In effetti un autore spesso si fa prendere un po’ troppo dai suoi vocaboli preferiti, rischiando di non uscire mai dal proprio idioletto (ossia dal ristretto bagaglio linguistico che gli è proprio).
Sarebbe saggio riuscire a ragionare come un lettore, che a lungo andare si stufa di leggere sempre le stesse parole, o che potrebbe trovare la lettura appesantita da termini pleonastici o non necessari al testo.
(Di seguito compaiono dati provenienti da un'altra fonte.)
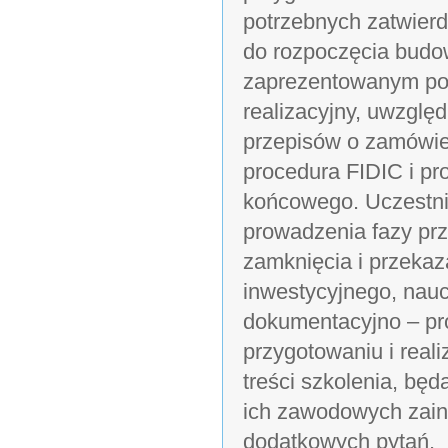
potrzebnych zatwierd
do rozpoczęcia budo
zaprezentowanym pod
realizacyjny, uwzgl
przepisów o zamówie
procedura FIDIC i pr
końcowego. Uczestnic
prowadzenia fazy pr
zamknięcia i przekaz
inwestycyjnego, nau
dokumentacyjno – pro
przygotowaniu i reali
treści szkolenia, bę
ich zawodowych zain
dodatkowych pytań.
Stesso discorso per le frasi fatte, le prime che ci vengono in mente quando pensiamo a un fatto o un luogo particolare, che proprio per questo bisogna scartare senza scrupoli alla ricerca di qualcosa di originale.
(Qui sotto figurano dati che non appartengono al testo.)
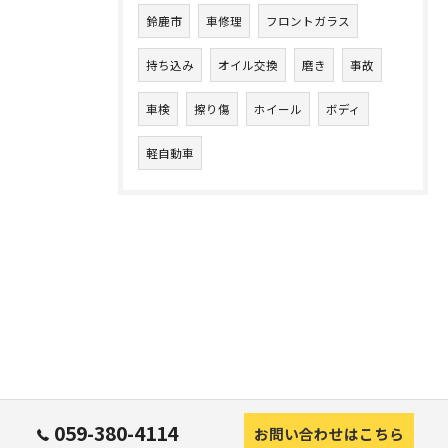
鈴鹿市
車修理
フロントガラス
持ち込み
オイル交換
磨き
事故
車検
擦り傷
ホイール
ボディ
軽自動車
059-380-4114
お問い合わせはこちら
Come quando si comincia la descrizione di un evento con l’abusatissimo “Nella splendida cornice di…” e segue il riferimento logistico.
Se sospettate di aver scritto troppe volte questo o quel vocabolo, provate a controllare quante volte ricorre nel testo tramite l’apposita funzione del programma di scrittura. Cercate sinonimi, usate circonlocuzioni o eliminatelo senza pietà.
Ogni volta che quella parola vi sembra irrinunciabile, tenete presente che potrete sempre impiegarla altrove, dov’è più indicata. Ampliate la vostra scelta lessicale.
(Pensierino della notte: devo scrivere tanto, ogni giorno, e leggere molto di più. Pensierino del giorno: non basta avere ispirazione, creatività e talento: per scrivere bene servono anche disciplina, determinazione e allenamento.)